Privatização da Copasa: PT e PSOL acionam STF para suspender a derrubada de referendo

O Partido dos Trabalhadores (PT) e o Partido Socialismo e Liberdade (PSOL) acionaram o Supremo Tribunal Federal (STF) com uma Ação Direta de Inconstitucionalidade (ADI) contra a derrubada da exigência de um referendo popular para
autorizar a privatização da Copasa
. Em 5 de novembro, a base do governador Romeu Zema (Novo) aprovou uma proposta de emenda à Constituição (PEC) que retirou da legislação mineira a previsão da consulta aos eleitores do estado.

Na ação, os partidos que integram a oposição na Assembleia defendem que a retirada do referendo viola a soberania e reduz direitos políticos em favorecimento de uma aceleração da privatização da companhia de saneamento. PT e PSOL pedem uma medida cautelar para suspensão imediata da emenda constitucional oriunda da PEC 24/2023, conhecida como PEC do referendo.

“A população tem o direito de decidir sobre o destino do patrimônio público. A extinção do referendo abre caminho para uma privatização feita a portas fechadas, sem transparência e sem debate público. Por isso acionamos o STF: estamos defendendo a democracia e o acesso universal à água”, disse a deputada estadual Bella Gonçalves (PSOL).

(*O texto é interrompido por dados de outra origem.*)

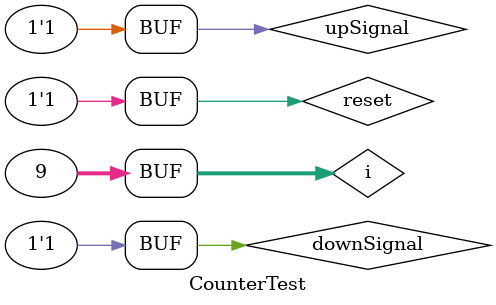
<source format=v>

module CounterTest ();
    reg upSignal ; 
    reg downSignal ; 
    reg reset ; 
    wire [2:0] stateOutput ;     

    Counter counterUT(
        .upSignal(upSignal) , 
        .downSignal(downSignal), 
        .reset(reset) , 
        .stateOutput(stateOutput)
    ); 
    integer i ; 
    initial begin
        reset = 0 ;
        upSignal = 1 ; 
        downSignal = 1 ;  
        #10 ;
        reset = 1 ;


        for (i  = 0 ; i < 9 ; i = i+1 ) begin ///  8 times to make test correct 
            upSignal = 0 ; #5 ;
            upSignal = 1 ; #5 ;     
        end

        for (i  = 0 ; i < 9 ; i = i+1 ) begin  
            downSignal = 0 ; 
            #5 ;
            downSignal = 1 ; 
            #5 ;      
        end
    end

endmodule


</source>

Desde o início da tramitação da PEC do Referendo,
Gonçalves já apontava a possibilidade de acionar o STF
no caso de aprovação da proposta do governador Romeu Zema. A deputada argumenta que há um princípio constitucional que impede um retrocesso legislativo. Na visão da parlamentar, derrubar a prerrogativa de consulta popular seria uma forma de regredir ante um direito conquistado pela sociedade.

A reportagem solicitou um posicionamento da base governista, do Governo de Minas e da Assembleia sobre a ADI movida por PT e PSOL. O espaço segue aberto para a manifestação de todas as partes.

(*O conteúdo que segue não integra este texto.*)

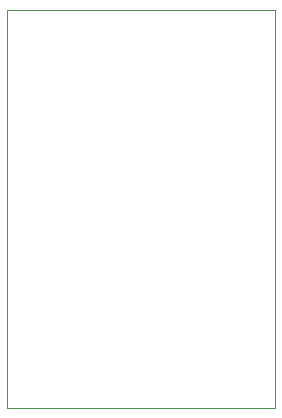
<source format=gbr>
%TF.GenerationSoftware,KiCad,Pcbnew,8.0.4*%
%TF.CreationDate,2024-10-12T11:12:09+09:00*%
%TF.ProjectId,XIAO_ButtonBatteryPCB,5849414f-5f42-4757-9474-6f6e42617474,rev?*%
%TF.SameCoordinates,Original*%
%TF.FileFunction,Profile,NP*%
%FSLAX46Y46*%
G04 Gerber Fmt 4.6, Leading zero omitted, Abs format (unit mm)*
G04 Created by KiCad (PCBNEW 8.0.4) date 2024-10-12 11:12:09*
%MOMM*%
%LPD*%
G01*
G04 APERTURE LIST*
%TA.AperFunction,Profile*%
%ADD10C,0.050000*%
%TD*%
G04 APERTURE END LIST*
D10*
X151240000Y-67700000D02*
X173960000Y-67700000D01*
X173960000Y-101400000D01*
X151240000Y-101400000D01*
X151240000Y-67700000D01*
M02*

</source>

Com a PEC do Referendo aprovada, a base de Zema na Assembleia passou a pautar o debate do Projeto de Lei (PL) 4.380/2025, que trata especificamente sobre a venda da Copasa. O texto hoje está em discussão na Comissão de Fiscalização Financeira e Orçamentária (FFO), a última antes da votação em primeiro turno em plenário.

Como foi a tramitação da PEC do Referendo

A mudança na Constituição foi aprovada em primeiro turno em uma reunião longa e conturbada no plenário. Marcada para as 18h da última quinta-feira (23) a votação foi estendida madrugada adentro e durou até as 04h30 da madrugada, quando 52 deputados governistas superaram a marca dos 48 votos exigidos para a aprovação da PEC.

Na semana passada, diante da obstrução da oposição, o presidente da Assembleia, Tadeu Martins Leite (MDB) marcou reuniões para 0h01, 06h e 12h da sexta-feira.

No segundo turno, a chamada PEC do Referendo foi aprovada pela conta mínima de 48 votos favoráveis contra 22 contrários na tarde de quarta-feira. A sessão durou mais de sete horas e foi marcada por situações inusitadas como a inversão de papéis entre base e oposição no momento de obstrução da pauta; uma troca de empurrões entre deputados; e com a validade do voto definitivo para a aprovação do texto feita através de análises das câmeras da Assembleia.

Copasa no Propag

A privatização da Copasa, bem como da Gasmig e da Cemig, já integrava a pauta do governo Zema desde o primeiro mandato, mas ganhou novo fôlego com a criação do Programa de Pleno Pagamento de Dívidas dos Estados (Propag). Com o projeto permitindo a privatização e federalização de ativos como forma de pagar a dívida com a União, vários projetos da pauta privatista do Executivo andaram na Assembleia após anos parados.

O Propag prevê que estados refinanciem em 30 anos a dívida com a União e estabelece mecanismos para reduzir os juros cobrados sobre as parcelas. O projeto do Executivo Estadual é ingressar no programa abatendo 20% do estoque devido.

Para obter o valor necessário na amortização da dívida, o Executivo enviou projetos para federalizar ou privatizar estatais à Assembleia. No caso da Copasa, além do texto específico que trata sobre a venda da companhia de saneamento, o governo precisa retirar da constituição a necessidade de realizar um referendo para autorização da privatização.

Hoje os juros são indexados pelo Índice Nacional de Preços ao Consumidor Amplo (IPCA) mais 4% ao ano. Se o estado conseguir amortizar 20% do estoque da dívida, dois pontos percentuais da cobrança adicional são abatidos.